Görüldüğü gibi uyuşmazlık belediye adına tapuda kayıtlı bulunan taşınmazla yani binanın zemini ile bir ilgisi bulunmayıp dört katlı apartmanda oturan sakinlerin ortak kullanım alanlarıyla ilgili olup ayni hakka ilişkindir. Bu nedenle belirtilen kanun maddeleri gözönünde tutulmalıdır. Yani davanın TMK.nun 981 ve devamı maddelerinde yer alan zilyetliğin korunması olayıyla bir ilgisi bulunmamaktadır. O halde eksik araştırma ve inceleme sonucu hüküm kurulmuş bulunması usul ve kanuna aykırıdır.
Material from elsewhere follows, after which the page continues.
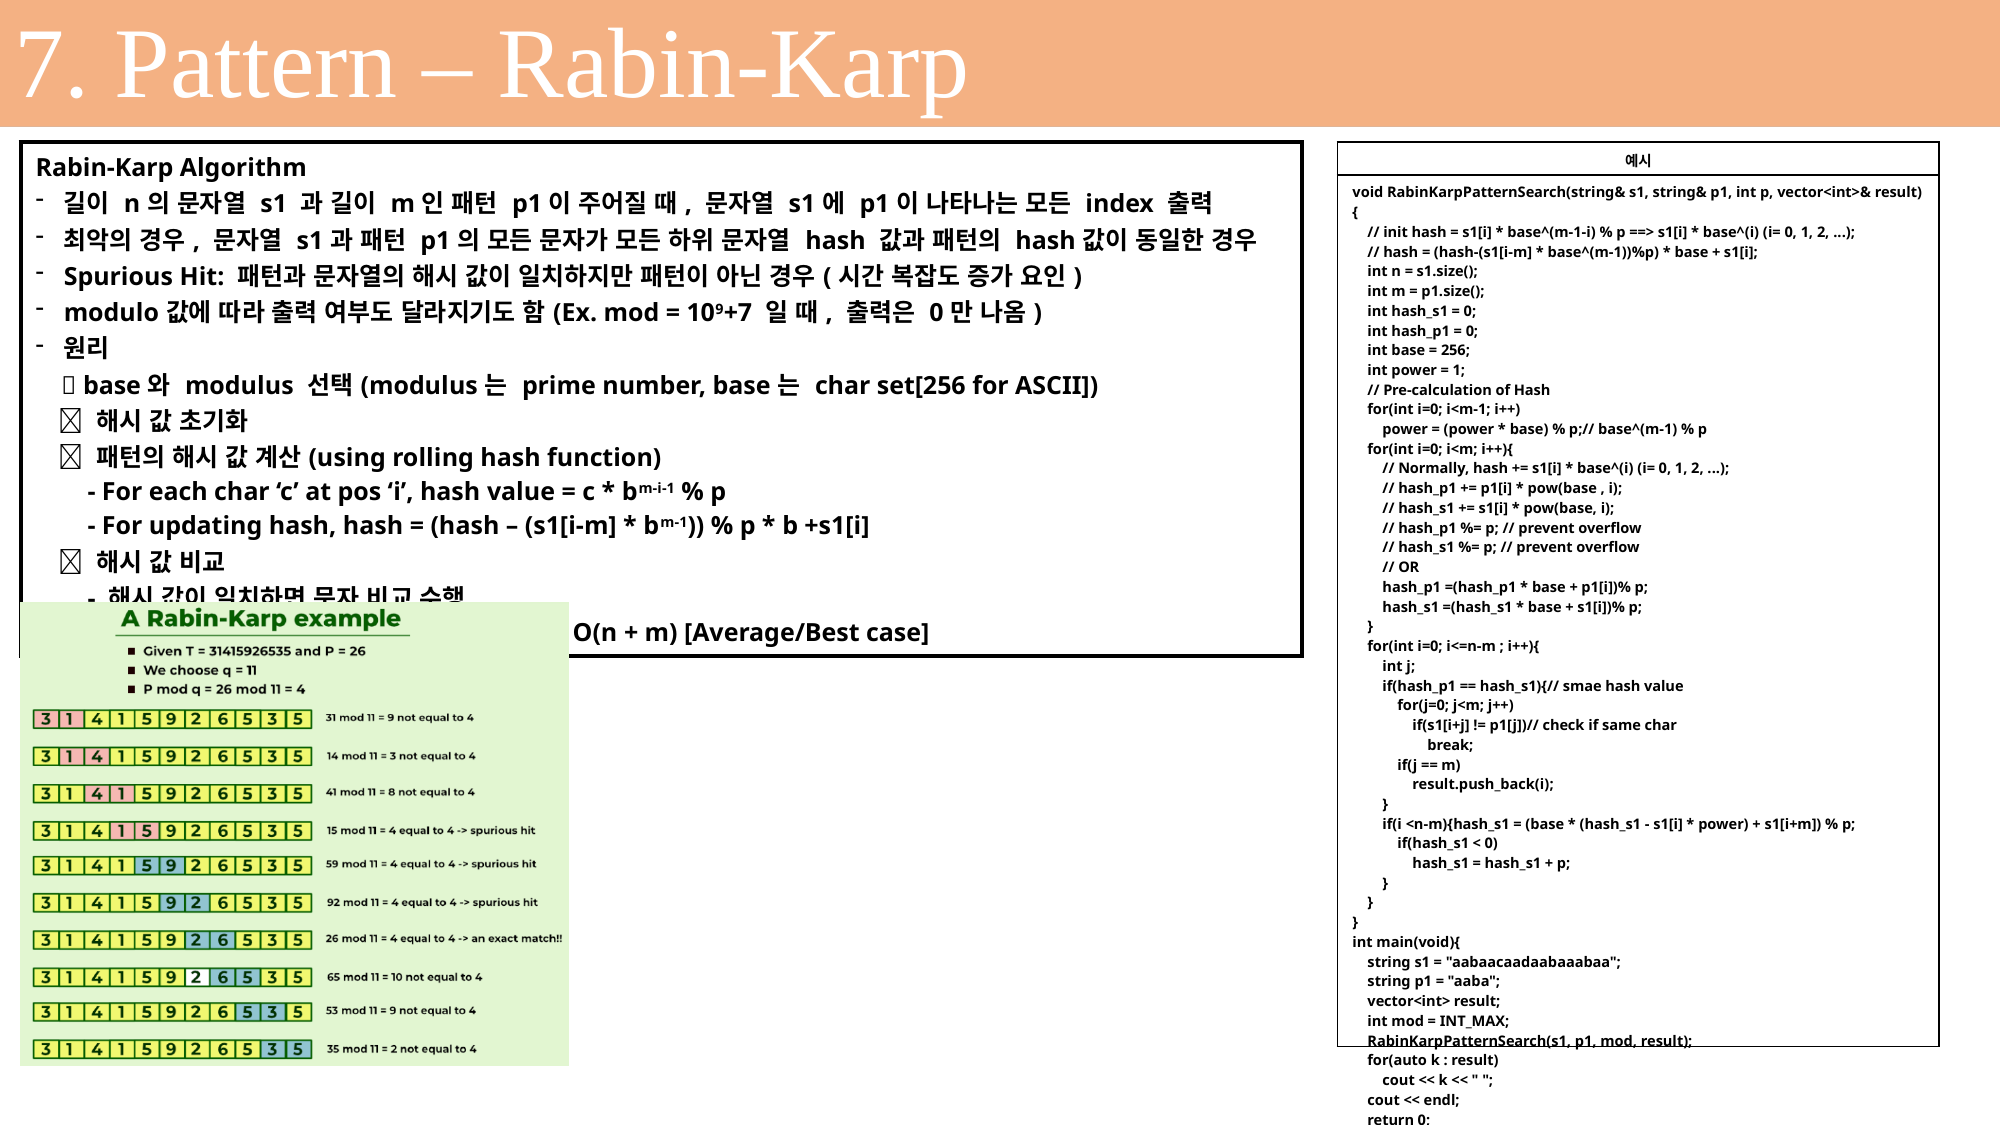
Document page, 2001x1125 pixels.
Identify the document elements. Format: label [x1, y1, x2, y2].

Davacı vekilinin temyiz itirazları bu bakımdan yerinde bulunduğundan kabulü ile yerel mahkeme hükmünün açıklanan nedenlerle ve HUMK.nun 428. maddesi gereğince BOZULMASINA ve ...,... TL peşin harcın istek halinde temyiz eden davacıya iadesine 04.04.2011 tarihinde oybirliğiyle karar verildi.